%%

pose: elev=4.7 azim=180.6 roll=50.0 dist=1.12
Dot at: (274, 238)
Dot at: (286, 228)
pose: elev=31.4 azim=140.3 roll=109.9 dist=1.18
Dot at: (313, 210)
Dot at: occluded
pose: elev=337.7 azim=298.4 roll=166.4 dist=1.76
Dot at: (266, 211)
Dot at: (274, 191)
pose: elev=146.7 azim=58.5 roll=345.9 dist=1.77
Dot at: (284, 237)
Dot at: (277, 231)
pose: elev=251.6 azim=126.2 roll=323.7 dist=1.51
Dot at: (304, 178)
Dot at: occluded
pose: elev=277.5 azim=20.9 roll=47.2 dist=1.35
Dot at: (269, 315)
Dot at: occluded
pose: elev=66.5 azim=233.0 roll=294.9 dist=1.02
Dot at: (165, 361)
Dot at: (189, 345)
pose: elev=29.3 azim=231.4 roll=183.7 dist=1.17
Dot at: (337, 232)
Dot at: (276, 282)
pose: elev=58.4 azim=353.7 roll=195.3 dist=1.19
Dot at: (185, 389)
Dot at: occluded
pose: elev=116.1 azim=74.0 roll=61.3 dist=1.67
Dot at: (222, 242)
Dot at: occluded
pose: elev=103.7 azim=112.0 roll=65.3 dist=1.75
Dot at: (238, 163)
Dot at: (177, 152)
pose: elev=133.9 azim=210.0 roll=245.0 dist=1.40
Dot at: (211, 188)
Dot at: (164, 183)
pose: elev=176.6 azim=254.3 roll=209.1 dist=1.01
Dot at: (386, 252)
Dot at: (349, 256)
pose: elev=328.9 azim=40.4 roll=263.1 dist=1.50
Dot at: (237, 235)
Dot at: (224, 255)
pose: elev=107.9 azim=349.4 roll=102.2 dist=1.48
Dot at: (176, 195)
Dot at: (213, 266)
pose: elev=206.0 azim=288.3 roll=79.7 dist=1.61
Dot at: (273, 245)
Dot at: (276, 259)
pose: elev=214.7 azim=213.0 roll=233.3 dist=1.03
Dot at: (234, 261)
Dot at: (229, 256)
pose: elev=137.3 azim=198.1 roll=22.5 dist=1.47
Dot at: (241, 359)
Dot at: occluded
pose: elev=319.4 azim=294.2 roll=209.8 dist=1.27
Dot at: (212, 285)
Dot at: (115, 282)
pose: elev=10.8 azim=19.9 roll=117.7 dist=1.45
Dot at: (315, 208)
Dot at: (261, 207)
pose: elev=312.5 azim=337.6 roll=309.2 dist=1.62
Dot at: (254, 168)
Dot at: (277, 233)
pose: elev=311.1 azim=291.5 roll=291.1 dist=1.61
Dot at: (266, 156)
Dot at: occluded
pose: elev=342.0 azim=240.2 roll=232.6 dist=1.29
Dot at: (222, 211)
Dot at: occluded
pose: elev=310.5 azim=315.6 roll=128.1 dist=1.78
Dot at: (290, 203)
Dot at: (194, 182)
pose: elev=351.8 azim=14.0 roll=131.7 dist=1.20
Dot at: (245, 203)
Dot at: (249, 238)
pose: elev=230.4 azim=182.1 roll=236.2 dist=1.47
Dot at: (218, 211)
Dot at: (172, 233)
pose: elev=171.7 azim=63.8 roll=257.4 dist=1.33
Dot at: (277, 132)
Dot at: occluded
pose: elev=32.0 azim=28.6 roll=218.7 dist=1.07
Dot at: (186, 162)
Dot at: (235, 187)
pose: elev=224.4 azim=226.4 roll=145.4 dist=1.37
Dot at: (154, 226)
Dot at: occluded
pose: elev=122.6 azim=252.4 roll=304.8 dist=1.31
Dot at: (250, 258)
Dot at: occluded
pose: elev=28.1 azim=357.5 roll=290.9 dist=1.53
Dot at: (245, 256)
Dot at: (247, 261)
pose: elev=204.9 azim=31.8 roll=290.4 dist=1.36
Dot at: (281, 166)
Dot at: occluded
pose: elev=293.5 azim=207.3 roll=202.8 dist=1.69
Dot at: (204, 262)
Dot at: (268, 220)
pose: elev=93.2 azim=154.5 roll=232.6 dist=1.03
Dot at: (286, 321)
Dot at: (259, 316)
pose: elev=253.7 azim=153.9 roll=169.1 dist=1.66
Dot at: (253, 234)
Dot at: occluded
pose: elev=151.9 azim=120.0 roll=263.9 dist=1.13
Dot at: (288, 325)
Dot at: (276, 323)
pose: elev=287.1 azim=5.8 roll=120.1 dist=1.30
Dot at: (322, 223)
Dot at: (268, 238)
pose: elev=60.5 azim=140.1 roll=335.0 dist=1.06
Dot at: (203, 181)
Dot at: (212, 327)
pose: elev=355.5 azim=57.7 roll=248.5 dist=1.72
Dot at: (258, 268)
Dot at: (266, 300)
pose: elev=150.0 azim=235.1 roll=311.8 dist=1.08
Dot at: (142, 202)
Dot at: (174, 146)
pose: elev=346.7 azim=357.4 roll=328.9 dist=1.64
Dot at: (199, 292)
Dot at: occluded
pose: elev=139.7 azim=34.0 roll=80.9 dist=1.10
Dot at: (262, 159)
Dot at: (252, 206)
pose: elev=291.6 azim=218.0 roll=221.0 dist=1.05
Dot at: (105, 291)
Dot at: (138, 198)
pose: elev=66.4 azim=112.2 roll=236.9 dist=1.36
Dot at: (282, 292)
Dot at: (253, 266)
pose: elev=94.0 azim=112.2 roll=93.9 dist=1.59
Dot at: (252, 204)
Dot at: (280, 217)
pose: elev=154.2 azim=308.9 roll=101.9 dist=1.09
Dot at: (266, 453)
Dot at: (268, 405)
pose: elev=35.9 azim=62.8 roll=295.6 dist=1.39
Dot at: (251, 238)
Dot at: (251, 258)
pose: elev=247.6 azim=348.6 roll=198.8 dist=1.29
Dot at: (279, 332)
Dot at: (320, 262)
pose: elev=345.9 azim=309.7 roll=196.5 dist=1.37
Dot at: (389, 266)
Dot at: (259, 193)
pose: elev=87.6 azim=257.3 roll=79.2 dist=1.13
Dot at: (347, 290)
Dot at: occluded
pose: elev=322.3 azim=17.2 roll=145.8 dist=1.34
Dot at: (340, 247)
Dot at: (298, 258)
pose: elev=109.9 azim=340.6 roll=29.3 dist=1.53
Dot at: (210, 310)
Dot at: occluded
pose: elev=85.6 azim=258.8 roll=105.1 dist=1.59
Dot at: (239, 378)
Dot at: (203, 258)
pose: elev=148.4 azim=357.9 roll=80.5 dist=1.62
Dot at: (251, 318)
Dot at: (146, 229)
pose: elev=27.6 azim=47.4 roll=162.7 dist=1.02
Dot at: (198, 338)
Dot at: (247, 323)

%%

*What needs to be done*. Please copy all of the data above line for line, without changing anything.

*The result*.
pose: elev=4.7 azim=180.6 roll=50.0 dist=1.12
Dot at: (274, 238)
Dot at: (286, 228)
pose: elev=31.4 azim=140.3 roll=109.9 dist=1.18
Dot at: (313, 210)
Dot at: occluded
pose: elev=337.7 azim=298.4 roll=166.4 dist=1.76
Dot at: (266, 211)
Dot at: (274, 191)
pose: elev=146.7 azim=58.5 roll=345.9 dist=1.77
Dot at: (284, 237)
Dot at: (277, 231)
pose: elev=251.6 azim=126.2 roll=323.7 dist=1.51
Dot at: (304, 178)
Dot at: occluded
pose: elev=277.5 azim=20.9 roll=47.2 dist=1.35
Dot at: (269, 315)
Dot at: occluded
pose: elev=66.5 azim=233.0 roll=294.9 dist=1.02
Dot at: (165, 361)
Dot at: (189, 345)
pose: elev=29.3 azim=231.4 roll=183.7 dist=1.17
Dot at: (337, 232)
Dot at: (276, 282)
pose: elev=58.4 azim=353.7 roll=195.3 dist=1.19
Dot at: (185, 389)
Dot at: occluded
pose: elev=116.1 azim=74.0 roll=61.3 dist=1.67
Dot at: (222, 242)
Dot at: occluded
pose: elev=103.7 azim=112.0 roll=65.3 dist=1.75
Dot at: (238, 163)
Dot at: (177, 152)
pose: elev=133.9 azim=210.0 roll=245.0 dist=1.40
Dot at: (211, 188)
Dot at: (164, 183)
pose: elev=176.6 azim=254.3 roll=209.1 dist=1.01
Dot at: (386, 252)
Dot at: (349, 256)
pose: elev=328.9 azim=40.4 roll=263.1 dist=1.50
Dot at: (237, 235)
Dot at: (224, 255)
pose: elev=107.9 azim=349.4 roll=102.2 dist=1.48
Dot at: (176, 195)
Dot at: (213, 266)
pose: elev=206.0 azim=288.3 roll=79.7 dist=1.61
Dot at: (273, 245)
Dot at: (276, 259)
pose: elev=214.7 azim=213.0 roll=233.3 dist=1.03
Dot at: (234, 261)
Dot at: (229, 256)
pose: elev=137.3 azim=198.1 roll=22.5 dist=1.47
Dot at: (241, 359)
Dot at: occluded
pose: elev=319.4 azim=294.2 roll=209.8 dist=1.27
Dot at: (212, 285)
Dot at: (115, 282)
pose: elev=10.8 azim=19.9 roll=117.7 dist=1.45
Dot at: (315, 208)
Dot at: (261, 207)
pose: elev=312.5 azim=337.6 roll=309.2 dist=1.62
Dot at: (254, 168)
Dot at: (277, 233)
pose: elev=311.1 azim=291.5 roll=291.1 dist=1.61
Dot at: (266, 156)
Dot at: occluded
pose: elev=342.0 azim=240.2 roll=232.6 dist=1.29
Dot at: (222, 211)
Dot at: occluded
pose: elev=310.5 azim=315.6 roll=128.1 dist=1.78
Dot at: (290, 203)
Dot at: (194, 182)
pose: elev=351.8 azim=14.0 roll=131.7 dist=1.20
Dot at: (245, 203)
Dot at: (249, 238)
pose: elev=230.4 azim=182.1 roll=236.2 dist=1.47
Dot at: (218, 211)
Dot at: (172, 233)
pose: elev=171.7 azim=63.8 roll=257.4 dist=1.33
Dot at: (277, 132)
Dot at: occluded
pose: elev=32.0 azim=28.6 roll=218.7 dist=1.07
Dot at: (186, 162)
Dot at: (235, 187)
pose: elev=224.4 azim=226.4 roll=145.4 dist=1.37
Dot at: (154, 226)
Dot at: occluded
pose: elev=122.6 azim=252.4 roll=304.8 dist=1.31
Dot at: (250, 258)
Dot at: occluded
pose: elev=28.1 azim=357.5 roll=290.9 dist=1.53
Dot at: (245, 256)
Dot at: (247, 261)
pose: elev=204.9 azim=31.8 roll=290.4 dist=1.36
Dot at: (281, 166)
Dot at: occluded
pose: elev=293.5 azim=207.3 roll=202.8 dist=1.69
Dot at: (204, 262)
Dot at: (268, 220)
pose: elev=93.2 azim=154.5 roll=232.6 dist=1.03
Dot at: (286, 321)
Dot at: (259, 316)
pose: elev=253.7 azim=153.9 roll=169.1 dist=1.66
Dot at: (253, 234)
Dot at: occluded
pose: elev=151.9 azim=120.0 roll=263.9 dist=1.13
Dot at: (288, 325)
Dot at: (276, 323)
pose: elev=287.1 azim=5.8 roll=120.1 dist=1.30
Dot at: (322, 223)
Dot at: (268, 238)
pose: elev=60.5 azim=140.1 roll=335.0 dist=1.06
Dot at: (203, 181)
Dot at: (212, 327)
pose: elev=355.5 azim=57.7 roll=248.5 dist=1.72
Dot at: (258, 268)
Dot at: (266, 300)
pose: elev=150.0 azim=235.1 roll=311.8 dist=1.08
Dot at: (142, 202)
Dot at: (174, 146)
pose: elev=346.7 azim=357.4 roll=328.9 dist=1.64
Dot at: (199, 292)
Dot at: occluded
pose: elev=139.7 azim=34.0 roll=80.9 dist=1.10
Dot at: (262, 159)
Dot at: (252, 206)
pose: elev=291.6 azim=218.0 roll=221.0 dist=1.05
Dot at: (105, 291)
Dot at: (138, 198)
pose: elev=66.4 azim=112.2 roll=236.9 dist=1.36
Dot at: (282, 292)
Dot at: (253, 266)
pose: elev=94.0 azim=112.2 roll=93.9 dist=1.59
Dot at: (252, 204)
Dot at: (280, 217)
pose: elev=154.2 azim=308.9 roll=101.9 dist=1.09
Dot at: (266, 453)
Dot at: (268, 405)
pose: elev=35.9 azim=62.8 roll=295.6 dist=1.39
Dot at: (251, 238)
Dot at: (251, 258)
pose: elev=247.6 azim=348.6 roll=198.8 dist=1.29
Dot at: (279, 332)
Dot at: (320, 262)
pose: elev=345.9 azim=309.7 roll=196.5 dist=1.37
Dot at: (389, 266)
Dot at: (259, 193)
pose: elev=87.6 azim=257.3 roll=79.2 dist=1.13
Dot at: (347, 290)
Dot at: occluded
pose: elev=322.3 azim=17.2 roll=145.8 dist=1.34
Dot at: (340, 247)
Dot at: (298, 258)
pose: elev=109.9 azim=340.6 roll=29.3 dist=1.53
Dot at: (210, 310)
Dot at: occluded
pose: elev=85.6 azim=258.8 roll=105.1 dist=1.59
Dot at: (239, 378)
Dot at: (203, 258)
pose: elev=148.4 azim=357.9 roll=80.5 dist=1.62
Dot at: (251, 318)
Dot at: (146, 229)
pose: elev=27.6 azim=47.4 roll=162.7 dist=1.02
Dot at: (198, 338)
Dot at: (247, 323)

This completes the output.